Dunque, le vittorie dei rivoluzionari erano il risultato di un nuovo tipo di professionismo. Non bisogna, proprio per questo, trascurare il fattore politico. La conduzione della guerra era uno dei compiti più importanti che incombevano ai grandi comitati, i quali interpretavano il loro ruolo in modo estremamente interventistico. I rappresentanti in missione si recavano sovente presso le armate, così come nei dipartimenti, per controllare che la conduzione della guerra si ispirasse alle istruzioni politiche date antecedentemente. I commissari alla guerra mantenevano una presenza politica fin nei battaglioni stessi. Anche nelle battaglie l’autorità militare non si distingueva chiaramente dal controllo politico, poiché i rappresentanti potevano sconfessare gli ufficiali responsabili quando ritenevano che le circostanze lo imponessero.

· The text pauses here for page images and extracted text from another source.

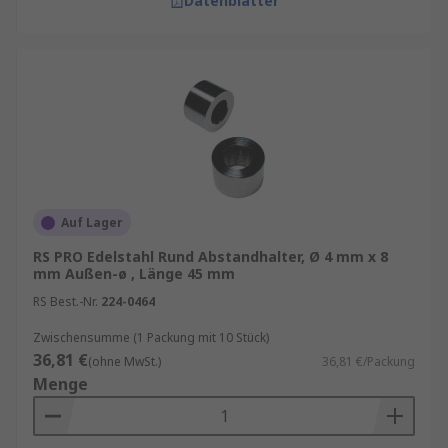
Datenblätter
Auf Lager
RS PRO Edelstahl Rund Abstandhalter, Ø 4 mm x 8
mm Außen-ø , Länge 45 mm
RS Best.-Nr.
224-0464
Zwischensumme (1 Packung mit 10 Stück)
36,81 €
(ohne MwSt.)
36,81 €/Packung
Menge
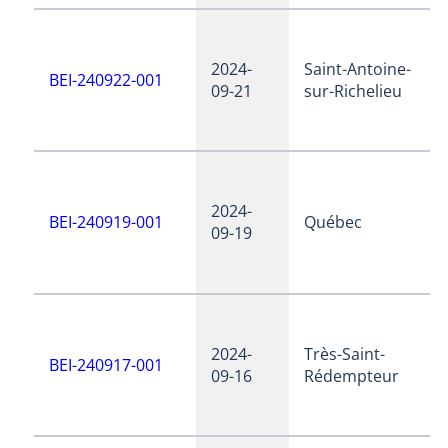
2024-
Saint-Antoine-
BEI-240922-001
09-21
sur-Richelieu
2024-
BEI-240919-001
Québec
09-19
2024-
Très-Saint-
BEI-240917-001
09-16
Rédempteur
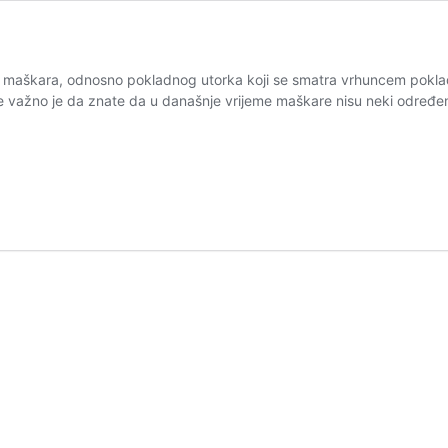
maškara, odnosno pokladnog utorka koji se smatra vrhuncem poklad
e važno je da znate da u današnje vrijeme maškare nisu neki određen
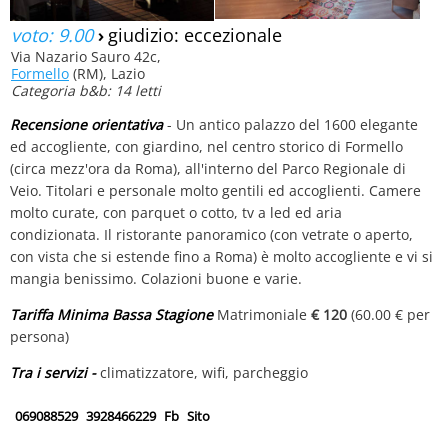
voto: 9.00
›
giudizio: eccezionale
Via Nazario Sauro 42c,
Formello
(RM), Lazio
Categoria b&b: 14 letti
Recensione orientativa
- Un antico palazzo del 1600 elegante
ed accogliente, con giardino, nel centro storico di Formello
(circa mezz'ora da Roma), all'interno del Parco Regionale di
Veio. Titolari e personale molto gentili ed accoglienti. Camere
molto curate, con parquet o cotto, tv a led ed aria
condizionata. Il ristorante panoramico (con vetrate o aperto,
con vista che si estende fino a Roma) è molto accogliente e vi si
mangia benissimo. Colazioni buone e varie.
Tariffa Minima Bassa Stagione
Matrimoniale
€ 120
(60.00 € per
persona)
Tra i servizi -
climatizzatore, wifi, parcheggio
069088529
3928466229
Fb
Sito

Questo non era tuttavia un atteggiamento condiviso a livello continentale. Mentre nelle armate degli altri paesi si dispiegava il massimo sforzo per estirpare tutto ciò che prendeva una connotazione politica, la repubblica cercò volontariamente di politicizzare i soldati. Essi erano, dopo tutto, dei cittadini, e godevano in quanto tali delle libertà politiche. Potevano votare, prendere parte a manifestazioni, costituire club nell’ambito dell’armata o frequentare quelli delle città nelle quali erano di stanza. Si distribuivano dei giornali ai soldati per completare adeguatamente la loro educazione politica. Le arringhe contribuivano a rafforzare la motivazione degli uomini alla vigilia di una battaglia, e ci si serviva delle feste patriottiche per illustrare la politica in modo vivo e concreto.
Insomma, la politicizzazione dell’esercito divenne pratica comune in Francia, e fu uno degli elementi vincenti che contraddistinse l’esercito rivoluzionario.